Mean visual discomfort levels across lighting spectra (a) between migraine attacks and (b) during migraine attacks. Green-enriched white light (LWG) was associated with significantly lower visual discomfort compared to red- (LWR), blue- (LWB), and cyan-enriched (LWC) white light in both conditions. Brackets indicate significant Bonferroni-adjusted post-hoc pairwise comparisons based on the main effect of lighting spectrum averaged across migraine status and across all lighting intensity levels (*p < .001).

Light intensity had a stronger effect, F(9, 171) = 124.30, p < .001, partial η² = .867. Discomfort increased steadily with rising intensity; regardless of migraine status, at 50 ± 10 lux, the mean discomfort rating was 2.10 (SD =1.57, 95% CI [1.64, 2.56]) and at 590 ± 10 lux, it reached 5.91 (SD = 2.27, 95% CI [5.14, 6.68]). These values demonstrate a robust, intensity-dependent increase in visual discomfort levels across conditions.

There was a significant interaction between migraine status and light intensity, F(9, 171) = 5.74, p = .001, partial η² = .232. Discomfort ratings were higher across all intensities during a migraine attack, but the difference was more pronounced at the higher end of the intensity range. At 590 ± 10 lux, discomfort during a migraine attack was highest (mean = 7.09, SD = 2.11, 95% CI [6.24, 7.94]) compared to the same condition when attack-free (mean = 4.74, SD = 2.43, 95% CI [3.71, 5.76]). At 50 ± 10 lux, discomfort was much lower in both conditions (migraine attack: mean = 2.74, SD = 1.56, 95% CI [2.13, 3.34]; attack-free: mean = 1.46, SD = 1.58, 95% CI [0.91, 2.01]), indicating that migraine status and light intensity contribute independently and interactively to the discomfort response.

The interaction between white light spectrum and intensity was also significant, F(27, 513) = 2.44, p < .001, partial η² = .114, indicating that the impact of light intensity on discomfort was influenced by spectral composition. For example, at 590 ± 10 lux, blue-enriched white light showed the highest discomfort for both migraine attack (mean = 7.70, SD = 2.13, 95% CI [6.70, 8.70]), and migraine attack-free conditions (mean = 5.50, SD = 2.37, 95% CI [4.39, 6.61]), whereas green-enriched white light produced significantly lower discomfort (migraine attack: mean = 6.10, SD = 2.25, 95% CI [5.05, 7.15]; attack-free: mean = 3.85, SD = 2.16, 95% CI [2.84, 4.86]). This suggests that brighter, blue-enriched white light may be especially aversive, while green-enriched white light may mitigate the discomfort associated with high intensity. A summary of statistics is represented in Table 2.

Table 2.

Impact of migraine attack status, lighting spectrum, and lighting intensity of visual discomfort ratings.

**LISTED RECORDS:**
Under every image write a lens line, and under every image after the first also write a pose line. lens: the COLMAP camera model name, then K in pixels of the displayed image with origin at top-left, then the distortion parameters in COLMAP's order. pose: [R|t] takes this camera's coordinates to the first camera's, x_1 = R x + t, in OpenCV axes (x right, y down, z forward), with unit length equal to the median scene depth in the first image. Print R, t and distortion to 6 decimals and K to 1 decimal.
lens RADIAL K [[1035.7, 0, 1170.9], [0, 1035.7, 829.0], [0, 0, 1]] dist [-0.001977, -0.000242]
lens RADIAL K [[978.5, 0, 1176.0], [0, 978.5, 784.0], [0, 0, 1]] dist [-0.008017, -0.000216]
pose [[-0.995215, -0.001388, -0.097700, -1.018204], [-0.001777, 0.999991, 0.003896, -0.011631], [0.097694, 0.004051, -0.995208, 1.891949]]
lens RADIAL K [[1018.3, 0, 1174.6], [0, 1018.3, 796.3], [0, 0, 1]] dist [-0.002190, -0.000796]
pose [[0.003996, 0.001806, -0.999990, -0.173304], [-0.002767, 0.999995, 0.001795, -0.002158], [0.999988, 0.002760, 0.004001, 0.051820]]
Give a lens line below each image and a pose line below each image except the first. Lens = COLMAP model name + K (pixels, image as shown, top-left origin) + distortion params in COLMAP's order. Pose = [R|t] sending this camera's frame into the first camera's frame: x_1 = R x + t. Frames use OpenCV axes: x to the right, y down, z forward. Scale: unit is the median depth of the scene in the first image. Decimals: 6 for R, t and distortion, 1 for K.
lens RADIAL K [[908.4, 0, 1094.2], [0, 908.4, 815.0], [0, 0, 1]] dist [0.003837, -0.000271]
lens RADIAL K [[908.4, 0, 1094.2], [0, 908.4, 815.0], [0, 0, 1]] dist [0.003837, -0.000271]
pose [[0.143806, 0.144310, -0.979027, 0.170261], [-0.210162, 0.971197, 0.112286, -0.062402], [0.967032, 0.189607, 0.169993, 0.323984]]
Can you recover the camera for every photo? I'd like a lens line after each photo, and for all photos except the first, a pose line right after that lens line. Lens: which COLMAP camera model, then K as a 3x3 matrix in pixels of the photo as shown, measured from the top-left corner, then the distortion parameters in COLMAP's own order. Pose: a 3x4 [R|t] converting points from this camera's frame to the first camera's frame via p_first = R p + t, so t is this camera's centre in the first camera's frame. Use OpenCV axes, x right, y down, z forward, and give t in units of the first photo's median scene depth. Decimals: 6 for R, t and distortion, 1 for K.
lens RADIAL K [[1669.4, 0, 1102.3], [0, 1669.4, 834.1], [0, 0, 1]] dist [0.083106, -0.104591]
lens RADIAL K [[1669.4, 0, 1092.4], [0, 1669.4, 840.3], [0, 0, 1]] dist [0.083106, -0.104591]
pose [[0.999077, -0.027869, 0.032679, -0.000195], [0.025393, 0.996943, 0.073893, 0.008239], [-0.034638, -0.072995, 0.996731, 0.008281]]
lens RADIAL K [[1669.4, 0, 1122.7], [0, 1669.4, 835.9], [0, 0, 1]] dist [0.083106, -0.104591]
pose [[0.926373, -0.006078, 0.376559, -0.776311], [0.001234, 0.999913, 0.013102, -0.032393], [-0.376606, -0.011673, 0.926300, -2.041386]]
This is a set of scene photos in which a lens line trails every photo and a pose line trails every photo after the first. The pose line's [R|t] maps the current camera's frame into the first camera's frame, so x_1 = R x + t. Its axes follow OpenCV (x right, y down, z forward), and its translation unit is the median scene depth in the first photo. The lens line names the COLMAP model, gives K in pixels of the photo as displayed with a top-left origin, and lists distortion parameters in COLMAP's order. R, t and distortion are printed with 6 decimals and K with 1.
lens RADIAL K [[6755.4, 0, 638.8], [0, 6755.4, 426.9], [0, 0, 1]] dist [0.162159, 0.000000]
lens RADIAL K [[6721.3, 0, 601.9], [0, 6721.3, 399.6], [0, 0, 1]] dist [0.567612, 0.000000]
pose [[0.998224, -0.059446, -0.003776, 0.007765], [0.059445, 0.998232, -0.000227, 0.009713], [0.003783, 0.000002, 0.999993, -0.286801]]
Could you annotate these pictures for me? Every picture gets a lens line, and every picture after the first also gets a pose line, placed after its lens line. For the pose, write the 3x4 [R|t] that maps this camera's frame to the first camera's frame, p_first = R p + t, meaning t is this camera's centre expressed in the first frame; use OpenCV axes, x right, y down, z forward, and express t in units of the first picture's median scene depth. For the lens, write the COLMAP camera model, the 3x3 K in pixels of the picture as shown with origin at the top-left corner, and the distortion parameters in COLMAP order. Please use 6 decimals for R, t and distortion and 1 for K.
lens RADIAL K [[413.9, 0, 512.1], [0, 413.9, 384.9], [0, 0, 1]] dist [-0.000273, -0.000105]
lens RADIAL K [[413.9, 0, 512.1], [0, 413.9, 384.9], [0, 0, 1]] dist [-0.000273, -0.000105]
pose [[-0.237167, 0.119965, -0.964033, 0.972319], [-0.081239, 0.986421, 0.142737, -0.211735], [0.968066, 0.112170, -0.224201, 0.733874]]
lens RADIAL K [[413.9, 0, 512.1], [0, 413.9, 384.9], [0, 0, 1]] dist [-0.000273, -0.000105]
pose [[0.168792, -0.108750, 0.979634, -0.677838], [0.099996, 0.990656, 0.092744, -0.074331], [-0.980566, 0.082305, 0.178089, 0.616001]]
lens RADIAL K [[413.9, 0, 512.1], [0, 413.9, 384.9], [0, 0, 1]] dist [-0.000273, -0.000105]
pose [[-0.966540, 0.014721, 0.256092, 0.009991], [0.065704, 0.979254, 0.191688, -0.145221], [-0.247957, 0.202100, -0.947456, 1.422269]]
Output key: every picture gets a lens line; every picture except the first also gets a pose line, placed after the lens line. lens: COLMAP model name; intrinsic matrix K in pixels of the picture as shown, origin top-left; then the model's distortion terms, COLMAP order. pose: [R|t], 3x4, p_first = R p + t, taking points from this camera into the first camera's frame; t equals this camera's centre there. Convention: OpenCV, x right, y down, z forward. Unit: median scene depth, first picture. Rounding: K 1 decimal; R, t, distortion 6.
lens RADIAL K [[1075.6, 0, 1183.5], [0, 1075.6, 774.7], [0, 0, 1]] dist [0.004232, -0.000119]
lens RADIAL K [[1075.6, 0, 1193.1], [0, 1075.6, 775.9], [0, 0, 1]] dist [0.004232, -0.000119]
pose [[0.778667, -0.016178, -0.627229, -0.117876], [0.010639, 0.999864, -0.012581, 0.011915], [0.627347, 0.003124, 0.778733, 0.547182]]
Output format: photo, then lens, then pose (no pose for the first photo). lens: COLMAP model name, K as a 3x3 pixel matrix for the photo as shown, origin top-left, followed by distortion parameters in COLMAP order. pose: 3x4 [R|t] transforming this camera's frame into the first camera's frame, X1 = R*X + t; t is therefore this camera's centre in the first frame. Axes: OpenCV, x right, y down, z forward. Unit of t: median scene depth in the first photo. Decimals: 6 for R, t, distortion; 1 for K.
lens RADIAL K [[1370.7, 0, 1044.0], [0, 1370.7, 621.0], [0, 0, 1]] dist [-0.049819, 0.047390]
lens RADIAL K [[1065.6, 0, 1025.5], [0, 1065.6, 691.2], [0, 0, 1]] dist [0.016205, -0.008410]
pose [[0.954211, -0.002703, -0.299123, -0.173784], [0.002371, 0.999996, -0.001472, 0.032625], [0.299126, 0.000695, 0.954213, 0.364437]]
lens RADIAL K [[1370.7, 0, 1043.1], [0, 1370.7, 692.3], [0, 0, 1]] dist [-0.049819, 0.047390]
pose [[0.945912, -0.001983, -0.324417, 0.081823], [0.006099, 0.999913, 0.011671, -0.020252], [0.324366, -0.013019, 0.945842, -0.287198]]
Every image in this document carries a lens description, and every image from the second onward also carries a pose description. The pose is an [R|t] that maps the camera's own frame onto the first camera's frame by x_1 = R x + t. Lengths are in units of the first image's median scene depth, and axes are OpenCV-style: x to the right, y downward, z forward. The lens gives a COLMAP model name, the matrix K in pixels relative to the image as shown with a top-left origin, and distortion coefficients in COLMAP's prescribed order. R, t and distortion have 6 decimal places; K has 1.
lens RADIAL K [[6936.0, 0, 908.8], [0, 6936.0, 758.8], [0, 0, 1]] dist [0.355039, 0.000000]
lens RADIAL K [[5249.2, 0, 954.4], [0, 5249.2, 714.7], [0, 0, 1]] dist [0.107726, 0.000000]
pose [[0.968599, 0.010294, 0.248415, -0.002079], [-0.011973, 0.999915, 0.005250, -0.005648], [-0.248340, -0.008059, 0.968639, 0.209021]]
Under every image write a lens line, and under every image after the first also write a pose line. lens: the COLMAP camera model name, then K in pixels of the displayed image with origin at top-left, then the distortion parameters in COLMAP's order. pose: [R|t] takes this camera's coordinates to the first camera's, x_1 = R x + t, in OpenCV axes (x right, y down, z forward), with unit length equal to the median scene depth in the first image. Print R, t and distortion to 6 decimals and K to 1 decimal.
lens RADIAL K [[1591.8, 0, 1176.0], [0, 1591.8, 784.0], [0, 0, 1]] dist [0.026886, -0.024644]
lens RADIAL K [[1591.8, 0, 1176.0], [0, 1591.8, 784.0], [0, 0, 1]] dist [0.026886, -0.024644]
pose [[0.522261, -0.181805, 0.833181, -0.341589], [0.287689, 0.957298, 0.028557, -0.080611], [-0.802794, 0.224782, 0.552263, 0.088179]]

**QUESTIONS TO ANSWER:**
1. List every white light spectrum named in the passage on lighting and migraine discomfort, with its abbreviation.
2. Retype the part of the passage on lighting and migraine discomfort between "Mean visual discomfort" and "levels (*p < .001).", inclusive.
3. Extend the passage on lighting and migraine discomfort, picking up after its last sentence.

**EXPECTED RESPONSES:**
1.
Green-enriched white light (LWG)
Red-enriched white light (LWR)
Blue-enriched white light (LWB)
Cyan-enriched white light (LWC)

2.
Mean visual discomfort levels across lighting spectra (a) between migraine attacks and (b) during migraine attacks. Green-enriched white light (LWG) was associated with significantly lower visual discomfort compared to red- (LWR), blue- (LWB), and cyan-enriched (LWC) white light in both conditions. Brackets indicate significant Bonferroni-adjusted post-hoc pairwise comparisons based on the main effect of lighting spectrum averaged across migraine status and across all lighting intensity levels (*p < .001).

3.
Effect	Df	F	p	Partial η²
Migraine Attack Status	1, 19	25.84	< .001	.576
Lighting Spectrum	3, 57	12.47	< .001	.396
Lighting Intensity	9, 171	124.30	< .001	.867
Migraine Status × Lighting Spectrum	3, 57	0.13	.940	.007
Migraine Status × Lighting Intensity	9, 171	5.74	.001	.232
Lighting Spectrum × Lighting Intensity	27, 513	2.44	< .001	.114
Migraine Status × Lighting Spectrum × Lighting Intensity	27, 513	0.39	.999	.021

In contrast, there was no significant interaction between migraine status and lighting spectrum, F(3, 57) = 0.13, p = .940, partial η² = .007, indicating that the pattern of discomfort level across spectra remained similar regardless of the participants’ migraine attack presence. Likewise, the three-way interaction among migraine status, lighting spectrum, and lighting intensity was not significant, F(27, 513) = 0.39, p = .999, partial η² = .021, suggesting that the combined influence of these three factors did not produce additional variability beyond the individual and two-way effects. Figure 3(a), and Figure 3(b) show visual discomfort levels across lighting spectra and intensities under attack-free and migraine attack conditions, respectively, highlighting the intensity-dependent increase in discomfort and the modulatory effects of spectral composition across migraine status.

Figure 3.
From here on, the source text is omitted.